We Banjo 3 and JigJam at Milwaukee Irish Fest
We Banjo 3 and JigJam each played 3 separate sets over the course of Milwaukee Irish Fest’s 4 day run. In addition, We Banjo 3 led a collaborative tribute set to Scottish rock music along with all of the other bands appearing at Irish Fest. This tribute itself highlighted much of the crossover between Celtic music tastes and mainstream American music as the selections played included songs by AC/DC, Rod Stewart, Annie Lennox and Stealers Wheel.
During each of their sets, We Banjo 3 and JigJam were enthusiastically received by the adoring crowds. David Howley and Jamie McKeogh expressed many times how happy the bands were to reconnect with their American fans after the Covid-forced hiatus.
Large parts of the success of We Banjo 3 and JigJam relate to the precision and virtuosity of the band members in performing their songs. Their stringed instrument skills are truly amazing to behold. Combine those skills with their on-stage energy and witnesses to their music will come away quite satisfied.

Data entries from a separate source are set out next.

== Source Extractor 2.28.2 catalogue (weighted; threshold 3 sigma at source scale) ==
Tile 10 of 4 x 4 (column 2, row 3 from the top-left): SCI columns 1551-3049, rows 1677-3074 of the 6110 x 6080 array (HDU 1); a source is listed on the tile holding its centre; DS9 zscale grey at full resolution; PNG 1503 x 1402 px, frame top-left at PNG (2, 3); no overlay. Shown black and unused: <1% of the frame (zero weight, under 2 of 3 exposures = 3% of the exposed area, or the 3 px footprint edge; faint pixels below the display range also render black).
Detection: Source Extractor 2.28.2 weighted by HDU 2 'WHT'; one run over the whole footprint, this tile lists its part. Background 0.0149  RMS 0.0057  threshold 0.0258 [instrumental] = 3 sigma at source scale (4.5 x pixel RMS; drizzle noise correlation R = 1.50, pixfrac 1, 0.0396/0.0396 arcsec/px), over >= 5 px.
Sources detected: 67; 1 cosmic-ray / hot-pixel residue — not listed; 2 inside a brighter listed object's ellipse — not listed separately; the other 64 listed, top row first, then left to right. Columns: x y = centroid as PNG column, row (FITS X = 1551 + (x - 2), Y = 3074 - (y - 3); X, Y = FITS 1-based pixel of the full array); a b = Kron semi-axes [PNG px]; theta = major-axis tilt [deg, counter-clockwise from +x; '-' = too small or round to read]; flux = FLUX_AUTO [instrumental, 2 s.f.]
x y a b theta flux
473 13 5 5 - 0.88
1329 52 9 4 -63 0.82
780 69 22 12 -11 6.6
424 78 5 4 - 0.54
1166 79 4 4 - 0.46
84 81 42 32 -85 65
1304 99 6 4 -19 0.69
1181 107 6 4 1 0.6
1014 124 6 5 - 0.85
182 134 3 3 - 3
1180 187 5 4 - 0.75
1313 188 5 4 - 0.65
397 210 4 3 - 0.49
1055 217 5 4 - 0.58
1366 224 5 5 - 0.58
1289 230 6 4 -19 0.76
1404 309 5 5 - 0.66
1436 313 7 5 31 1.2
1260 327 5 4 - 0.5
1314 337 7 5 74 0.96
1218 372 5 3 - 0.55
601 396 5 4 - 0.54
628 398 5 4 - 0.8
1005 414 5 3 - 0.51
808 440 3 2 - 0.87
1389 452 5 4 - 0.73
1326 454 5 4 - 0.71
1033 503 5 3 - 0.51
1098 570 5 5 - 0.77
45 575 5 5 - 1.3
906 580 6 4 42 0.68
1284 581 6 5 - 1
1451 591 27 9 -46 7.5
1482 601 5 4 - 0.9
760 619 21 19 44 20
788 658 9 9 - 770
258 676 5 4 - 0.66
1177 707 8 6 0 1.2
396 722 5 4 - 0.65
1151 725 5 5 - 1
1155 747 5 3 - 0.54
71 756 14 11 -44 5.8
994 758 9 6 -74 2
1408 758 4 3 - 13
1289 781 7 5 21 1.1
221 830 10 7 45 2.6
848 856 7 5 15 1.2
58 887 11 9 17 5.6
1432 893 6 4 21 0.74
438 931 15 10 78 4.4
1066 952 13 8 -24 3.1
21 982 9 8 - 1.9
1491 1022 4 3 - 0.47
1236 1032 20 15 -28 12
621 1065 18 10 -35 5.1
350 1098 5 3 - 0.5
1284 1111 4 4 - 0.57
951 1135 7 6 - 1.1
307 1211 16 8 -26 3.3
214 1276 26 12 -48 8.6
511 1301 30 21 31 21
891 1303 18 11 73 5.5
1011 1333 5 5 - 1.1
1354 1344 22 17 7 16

Milwaukee’s Irish Fest is no stranger to the draw of Bluegrass. The festival first returned to a live format after Covid during August 2021. However, due to Irish Covid-related travel restrictions, Irish performers were unable to attend the festival.
As a result, as the festival highlighted American Irish and Celtic roots, it turned to Bluegrass mainstays Molly Tuttle and Sierra Hull in 2021 to help fill out the festival’s schedule. Informal discussions with event planners suggest Irish Fest may again look to traditional Bluegrass performers for future festivals.
At its heart, American roots music was strongly influenced by Irish traditional styles and instruments. Contemporary Irish artists, such as We Banjo 3 and JigJam, offer US audiences tastes of the continuing crossover and influence of Irish music in Bluegrass and Americana.
Keep an eye on We Banjo 3 and JigJam for future tour dates and check out their music on your favorite streaming services.